The most sensitive and specific test available for confirmation of active infection for a broad range of Bartonella species.
- Patented BAPGM Enrichment Step.
Even the most sensitive DNA detection methods can produce false negatives due to extremely low levels of DNA in a given sample. We overcome this testing limitation by enriching samples for one week in a patented enrichment media called BAPGM (Bartonella Alpha Proteobacteria Growth Medium), which increases the bacterial load in patient samples up to detectable levels for PCR testing.
- Pre- and Post-enrichment PCR.
Our Bartonella ePCRTM test is designed to minimize the likelihood of false negatives across all types of samples and patient cases. For that reason, we run PCRs both before and after enrichment culture to ensure that we capture any viable or nonviable DNA present in the sample
- DNA Sequence Verification.
We sequence verify all positive PCR results to identify the species of infection, ensuring the highest level of specificity achievable. Sequence identification is an important step for Bartonella detection, as virulence and treatment resistance may vary across species.
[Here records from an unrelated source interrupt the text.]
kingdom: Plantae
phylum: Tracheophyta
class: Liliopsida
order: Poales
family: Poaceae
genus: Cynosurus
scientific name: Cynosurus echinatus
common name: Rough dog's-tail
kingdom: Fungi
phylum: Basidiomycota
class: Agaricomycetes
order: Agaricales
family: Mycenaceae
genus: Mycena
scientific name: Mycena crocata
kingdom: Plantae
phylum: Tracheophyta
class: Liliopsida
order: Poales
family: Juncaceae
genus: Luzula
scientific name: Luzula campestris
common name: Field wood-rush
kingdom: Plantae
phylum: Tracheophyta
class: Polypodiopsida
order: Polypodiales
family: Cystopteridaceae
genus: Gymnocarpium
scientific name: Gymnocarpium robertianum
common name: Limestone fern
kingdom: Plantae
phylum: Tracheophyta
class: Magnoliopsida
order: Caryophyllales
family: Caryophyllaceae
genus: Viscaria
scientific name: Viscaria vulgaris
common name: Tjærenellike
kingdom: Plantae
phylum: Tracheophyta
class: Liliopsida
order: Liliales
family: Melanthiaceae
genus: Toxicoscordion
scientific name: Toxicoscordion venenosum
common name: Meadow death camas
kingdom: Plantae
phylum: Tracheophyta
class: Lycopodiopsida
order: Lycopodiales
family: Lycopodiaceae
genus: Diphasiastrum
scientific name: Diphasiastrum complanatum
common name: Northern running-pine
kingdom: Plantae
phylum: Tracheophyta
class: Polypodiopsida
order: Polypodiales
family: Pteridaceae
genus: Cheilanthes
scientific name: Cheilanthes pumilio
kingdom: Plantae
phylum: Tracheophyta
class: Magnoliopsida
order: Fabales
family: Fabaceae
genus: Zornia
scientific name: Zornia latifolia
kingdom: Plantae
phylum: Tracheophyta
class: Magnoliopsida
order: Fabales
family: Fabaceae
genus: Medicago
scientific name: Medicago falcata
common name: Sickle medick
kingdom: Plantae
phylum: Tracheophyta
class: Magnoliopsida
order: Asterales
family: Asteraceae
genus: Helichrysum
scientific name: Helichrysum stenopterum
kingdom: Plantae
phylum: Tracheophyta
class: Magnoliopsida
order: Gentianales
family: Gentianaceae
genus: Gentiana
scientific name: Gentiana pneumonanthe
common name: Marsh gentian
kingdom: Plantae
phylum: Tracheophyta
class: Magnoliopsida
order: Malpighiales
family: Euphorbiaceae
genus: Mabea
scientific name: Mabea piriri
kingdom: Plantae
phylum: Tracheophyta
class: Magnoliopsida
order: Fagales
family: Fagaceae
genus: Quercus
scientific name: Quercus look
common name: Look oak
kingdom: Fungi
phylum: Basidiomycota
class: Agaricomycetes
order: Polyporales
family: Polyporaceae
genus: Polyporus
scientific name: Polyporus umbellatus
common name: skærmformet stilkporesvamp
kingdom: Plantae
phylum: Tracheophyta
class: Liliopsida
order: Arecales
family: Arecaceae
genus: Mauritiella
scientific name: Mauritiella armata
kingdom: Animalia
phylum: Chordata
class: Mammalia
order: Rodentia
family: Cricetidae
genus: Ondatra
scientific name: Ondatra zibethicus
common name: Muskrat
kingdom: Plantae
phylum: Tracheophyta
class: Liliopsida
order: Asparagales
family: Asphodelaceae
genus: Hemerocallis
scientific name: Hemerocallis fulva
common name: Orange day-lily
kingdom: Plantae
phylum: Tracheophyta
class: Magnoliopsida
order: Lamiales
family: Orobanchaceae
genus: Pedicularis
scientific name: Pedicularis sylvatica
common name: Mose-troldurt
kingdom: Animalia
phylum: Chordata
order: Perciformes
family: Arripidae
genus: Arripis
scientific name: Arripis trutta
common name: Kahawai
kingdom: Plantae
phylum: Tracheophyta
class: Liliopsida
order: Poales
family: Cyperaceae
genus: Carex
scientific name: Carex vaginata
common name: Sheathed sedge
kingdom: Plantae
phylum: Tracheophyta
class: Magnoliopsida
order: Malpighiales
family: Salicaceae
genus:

Our Bartonella ePCRTM test was developed by Dr. Ed Breitschwerdt and Dr. Ricardo Maggi at North Carolina State University College of Veterinary Medicine (NCSU-CVM). The sensitivity and specificity of our test method and key indications for testing are supported extensively by peer-review publications. Importantly, we continue to investigate the medical importance of Bartonella infection for human and animal medicine with research collaborators at leading research institutions.
Bartonella ePCRTM Overcomes Limitations of Conventional Tests
Current CDC guidelines recommend three possible approaches for the confirmation of a Bartonella infection:
- DNA testing – Bartonella infect at exceedingly low levels that are below the limit of detection for DNA test methods. DNA tests can only detect the bacteria if at least one or two copies make it into the small sample tested. The result is a test with high false negative rates. Most commercially available DNA test methods for Bartonella (usually PCR)
- Antibody testing – Bartonella often evade immune response, resulting in high false negative results for IFA serology due a lack of antibodies. IFA testing also involves a risk of false positive due to potential crossreactivity with other microbes. Importantly, IFA antigens are currently limited to 2 or 3 of the most common species of infection, while 12 species are currently associated with disease in humans and animals.
- Plate culture – Bartonella are highly fastidious and notoriously difficult to grow using traditional bacterial culture methods which can take 4-6 weeks with a very low probability of a positive result. This method is primarily reserved for bacterial isolation and susceptibility testing in research labs.
All three test methods involve significant testing limitations.